Unitaid gère une organisation internationale appelée Medicines Patent Pool (MPP), qui vise à fournir des médicaments moins chers aux pays les plus pauvres. C’est une bonne idée, à condition que ces médicaments fonctionnent, ne tuent pas et soient recherchés. Unitaid travaille en étroite collaboration avec l’Organisation mondiale de la santé pour atteindre ses objectifs.

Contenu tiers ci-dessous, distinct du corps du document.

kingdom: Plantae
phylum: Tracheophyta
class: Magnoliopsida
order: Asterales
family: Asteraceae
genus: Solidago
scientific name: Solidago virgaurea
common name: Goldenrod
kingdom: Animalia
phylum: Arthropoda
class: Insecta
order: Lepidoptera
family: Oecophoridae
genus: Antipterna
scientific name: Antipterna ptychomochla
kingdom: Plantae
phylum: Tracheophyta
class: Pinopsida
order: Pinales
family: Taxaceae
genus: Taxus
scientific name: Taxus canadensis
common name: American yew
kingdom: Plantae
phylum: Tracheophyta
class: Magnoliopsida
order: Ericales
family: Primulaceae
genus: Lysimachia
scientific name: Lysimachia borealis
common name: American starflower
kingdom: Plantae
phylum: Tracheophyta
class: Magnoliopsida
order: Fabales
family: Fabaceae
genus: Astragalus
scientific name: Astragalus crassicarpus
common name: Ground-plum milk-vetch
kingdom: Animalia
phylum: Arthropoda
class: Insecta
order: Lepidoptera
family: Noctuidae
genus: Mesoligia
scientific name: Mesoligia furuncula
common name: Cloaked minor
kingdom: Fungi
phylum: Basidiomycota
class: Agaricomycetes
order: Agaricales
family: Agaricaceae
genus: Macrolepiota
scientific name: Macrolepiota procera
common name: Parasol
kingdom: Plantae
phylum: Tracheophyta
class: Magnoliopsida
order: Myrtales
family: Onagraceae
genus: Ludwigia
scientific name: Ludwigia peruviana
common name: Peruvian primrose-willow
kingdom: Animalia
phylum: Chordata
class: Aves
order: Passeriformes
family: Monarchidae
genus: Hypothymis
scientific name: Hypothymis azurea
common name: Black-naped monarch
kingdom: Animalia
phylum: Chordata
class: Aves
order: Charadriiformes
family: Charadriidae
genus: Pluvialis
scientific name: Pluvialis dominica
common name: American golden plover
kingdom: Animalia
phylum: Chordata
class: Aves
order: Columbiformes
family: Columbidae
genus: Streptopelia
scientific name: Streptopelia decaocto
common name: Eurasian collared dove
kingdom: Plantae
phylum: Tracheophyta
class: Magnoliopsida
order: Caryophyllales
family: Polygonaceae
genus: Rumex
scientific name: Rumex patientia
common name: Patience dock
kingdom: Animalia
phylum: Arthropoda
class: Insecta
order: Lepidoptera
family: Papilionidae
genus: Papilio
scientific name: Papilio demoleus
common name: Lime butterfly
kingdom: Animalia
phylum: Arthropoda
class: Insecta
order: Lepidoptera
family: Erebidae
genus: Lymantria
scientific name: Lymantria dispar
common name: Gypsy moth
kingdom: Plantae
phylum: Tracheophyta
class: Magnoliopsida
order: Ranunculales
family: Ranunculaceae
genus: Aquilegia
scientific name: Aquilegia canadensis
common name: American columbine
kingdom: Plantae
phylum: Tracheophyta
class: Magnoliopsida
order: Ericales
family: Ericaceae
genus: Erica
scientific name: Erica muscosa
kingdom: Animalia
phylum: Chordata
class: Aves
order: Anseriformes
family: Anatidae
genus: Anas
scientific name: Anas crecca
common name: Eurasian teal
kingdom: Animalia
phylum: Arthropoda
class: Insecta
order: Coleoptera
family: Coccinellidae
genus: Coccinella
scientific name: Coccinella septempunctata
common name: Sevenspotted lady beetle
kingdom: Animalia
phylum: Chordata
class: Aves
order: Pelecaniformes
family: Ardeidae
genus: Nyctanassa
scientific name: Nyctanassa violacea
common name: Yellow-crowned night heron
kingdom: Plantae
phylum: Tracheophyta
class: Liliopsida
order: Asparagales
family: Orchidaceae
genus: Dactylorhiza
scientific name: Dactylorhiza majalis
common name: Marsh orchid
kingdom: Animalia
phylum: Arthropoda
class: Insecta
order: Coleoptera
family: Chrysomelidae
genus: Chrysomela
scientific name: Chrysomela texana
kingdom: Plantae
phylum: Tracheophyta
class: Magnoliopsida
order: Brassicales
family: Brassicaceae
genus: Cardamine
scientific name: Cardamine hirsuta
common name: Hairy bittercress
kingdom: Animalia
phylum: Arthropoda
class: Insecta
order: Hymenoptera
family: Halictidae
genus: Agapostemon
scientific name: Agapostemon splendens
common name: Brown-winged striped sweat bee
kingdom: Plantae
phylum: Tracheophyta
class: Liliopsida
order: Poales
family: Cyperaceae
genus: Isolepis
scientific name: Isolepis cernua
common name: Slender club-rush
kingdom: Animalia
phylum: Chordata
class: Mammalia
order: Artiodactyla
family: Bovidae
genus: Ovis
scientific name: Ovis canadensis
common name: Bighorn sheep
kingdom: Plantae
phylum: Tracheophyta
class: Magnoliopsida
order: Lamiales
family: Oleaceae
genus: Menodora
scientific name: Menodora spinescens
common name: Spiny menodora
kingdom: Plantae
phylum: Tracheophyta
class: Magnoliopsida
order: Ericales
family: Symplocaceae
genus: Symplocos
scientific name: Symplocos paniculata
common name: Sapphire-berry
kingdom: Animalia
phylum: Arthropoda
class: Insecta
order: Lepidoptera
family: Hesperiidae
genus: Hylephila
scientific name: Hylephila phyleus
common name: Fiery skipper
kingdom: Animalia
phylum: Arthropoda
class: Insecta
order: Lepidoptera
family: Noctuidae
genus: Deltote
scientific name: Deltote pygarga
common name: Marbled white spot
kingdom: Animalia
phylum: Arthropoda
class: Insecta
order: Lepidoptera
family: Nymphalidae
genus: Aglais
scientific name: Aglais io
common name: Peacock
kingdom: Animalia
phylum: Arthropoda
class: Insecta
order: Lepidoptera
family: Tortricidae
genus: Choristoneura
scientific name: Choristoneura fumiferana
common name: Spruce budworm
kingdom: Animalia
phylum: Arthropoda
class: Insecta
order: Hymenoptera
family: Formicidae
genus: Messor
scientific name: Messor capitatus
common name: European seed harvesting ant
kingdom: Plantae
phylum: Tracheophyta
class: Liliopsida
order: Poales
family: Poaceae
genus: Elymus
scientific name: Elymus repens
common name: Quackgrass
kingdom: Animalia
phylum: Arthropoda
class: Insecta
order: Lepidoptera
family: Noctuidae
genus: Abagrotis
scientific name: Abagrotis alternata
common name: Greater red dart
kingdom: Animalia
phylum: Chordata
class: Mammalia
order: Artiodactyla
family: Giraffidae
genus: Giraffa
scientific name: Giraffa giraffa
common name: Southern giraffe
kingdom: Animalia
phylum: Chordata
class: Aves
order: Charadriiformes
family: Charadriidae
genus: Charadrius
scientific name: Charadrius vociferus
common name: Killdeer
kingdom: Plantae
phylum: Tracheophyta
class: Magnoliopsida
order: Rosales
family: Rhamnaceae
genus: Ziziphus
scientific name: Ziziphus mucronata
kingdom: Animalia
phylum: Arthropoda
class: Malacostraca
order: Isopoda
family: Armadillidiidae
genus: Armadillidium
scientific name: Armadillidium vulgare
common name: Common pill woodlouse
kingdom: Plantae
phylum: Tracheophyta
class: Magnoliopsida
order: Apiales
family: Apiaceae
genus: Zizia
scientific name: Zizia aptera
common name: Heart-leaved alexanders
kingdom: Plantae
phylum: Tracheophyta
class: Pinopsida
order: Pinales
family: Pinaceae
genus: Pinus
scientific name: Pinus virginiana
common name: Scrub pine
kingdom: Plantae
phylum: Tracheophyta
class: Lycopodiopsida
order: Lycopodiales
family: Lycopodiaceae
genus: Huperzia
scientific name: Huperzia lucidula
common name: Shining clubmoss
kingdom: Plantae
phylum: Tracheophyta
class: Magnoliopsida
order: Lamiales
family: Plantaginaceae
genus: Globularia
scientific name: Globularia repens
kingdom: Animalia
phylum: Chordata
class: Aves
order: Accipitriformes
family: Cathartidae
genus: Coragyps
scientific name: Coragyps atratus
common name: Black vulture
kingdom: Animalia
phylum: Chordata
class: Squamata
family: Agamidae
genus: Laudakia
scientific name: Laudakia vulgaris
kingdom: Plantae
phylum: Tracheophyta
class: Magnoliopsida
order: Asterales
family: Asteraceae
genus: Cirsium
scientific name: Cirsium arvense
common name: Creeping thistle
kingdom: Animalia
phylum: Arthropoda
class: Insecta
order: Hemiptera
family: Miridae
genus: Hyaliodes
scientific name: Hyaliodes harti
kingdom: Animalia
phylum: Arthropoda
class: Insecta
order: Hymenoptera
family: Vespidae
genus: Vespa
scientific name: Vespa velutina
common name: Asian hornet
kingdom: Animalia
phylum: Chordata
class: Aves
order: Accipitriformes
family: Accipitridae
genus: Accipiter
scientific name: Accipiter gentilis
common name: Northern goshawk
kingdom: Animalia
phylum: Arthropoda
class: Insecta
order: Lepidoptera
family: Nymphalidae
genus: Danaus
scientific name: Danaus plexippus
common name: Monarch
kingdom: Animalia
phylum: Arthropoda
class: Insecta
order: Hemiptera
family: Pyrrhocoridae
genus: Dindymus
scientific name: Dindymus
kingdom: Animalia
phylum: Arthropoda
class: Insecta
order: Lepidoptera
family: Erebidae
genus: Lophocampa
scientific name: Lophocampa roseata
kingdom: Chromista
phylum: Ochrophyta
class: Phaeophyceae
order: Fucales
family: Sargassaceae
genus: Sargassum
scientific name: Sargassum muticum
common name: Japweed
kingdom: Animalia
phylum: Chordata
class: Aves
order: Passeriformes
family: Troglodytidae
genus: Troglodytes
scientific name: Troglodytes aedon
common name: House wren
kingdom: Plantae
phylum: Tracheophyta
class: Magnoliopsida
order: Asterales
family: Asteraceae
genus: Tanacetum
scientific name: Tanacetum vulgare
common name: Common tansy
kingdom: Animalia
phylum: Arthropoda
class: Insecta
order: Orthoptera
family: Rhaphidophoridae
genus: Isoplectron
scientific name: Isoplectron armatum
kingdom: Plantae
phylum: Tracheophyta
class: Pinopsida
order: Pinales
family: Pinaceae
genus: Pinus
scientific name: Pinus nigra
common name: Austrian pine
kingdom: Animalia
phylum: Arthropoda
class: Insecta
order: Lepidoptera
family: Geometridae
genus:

Unitaid est le co-convoqueur officiel du partenariat thérapeutique et un partenaire actif des piliers diagnostic et renforcement des systèmes de santé. Les ressources allouées à Unitaid serviront à garantir que les médicaments et les diagnostics sont adaptés à tous, partout, au Nord comme au Sud. Nous nous concentrerons sur le déblocage des obstacles commerciaux à ces produits.

Comment se fait-il qu’un paragraphe de quelques phrases qui pourrait se résumer à “Nous travaillons à l’amélioration des soins de santé dans le monde” ressemble parfois à de l’hypnose ?

Alors que la rhétorique Unitaid de Touraine semble large, nous constatons qu’elle se concentrait en quelque sorte déjà sur une solution vaccinale pour le COVID-19 au début de la pandémie, même si,

  • Aucune recherche sur un vaccin contre le coronavirus n’a jamais été couronnée de succès auparavant,
  • De nombreuses options étaient disponibles pour le traitement, y compris *ahem* ,
  • Le SARS-CoV-2 peut être battu par de nombreux moyens plus simples .

Mme Touraine a également contribué à la livraison de millions de doses de vaccins en Afrique, où son mari est ambassadeur.

Il y a quelques années, Touraine a proposé d’organiser un débat sur les vaccins. Je me demande si elle va répondre à cet appel maintenant.

Mme Touraine a également contribué à la livraison de millions de doses de vaccins en Afrique, où son mari est ambassadeur.

Il y a quelques années, Touraine a proposé d’organiser un débat sur les vaccins. Je me demande si elle va répondre à cet appel maintenant.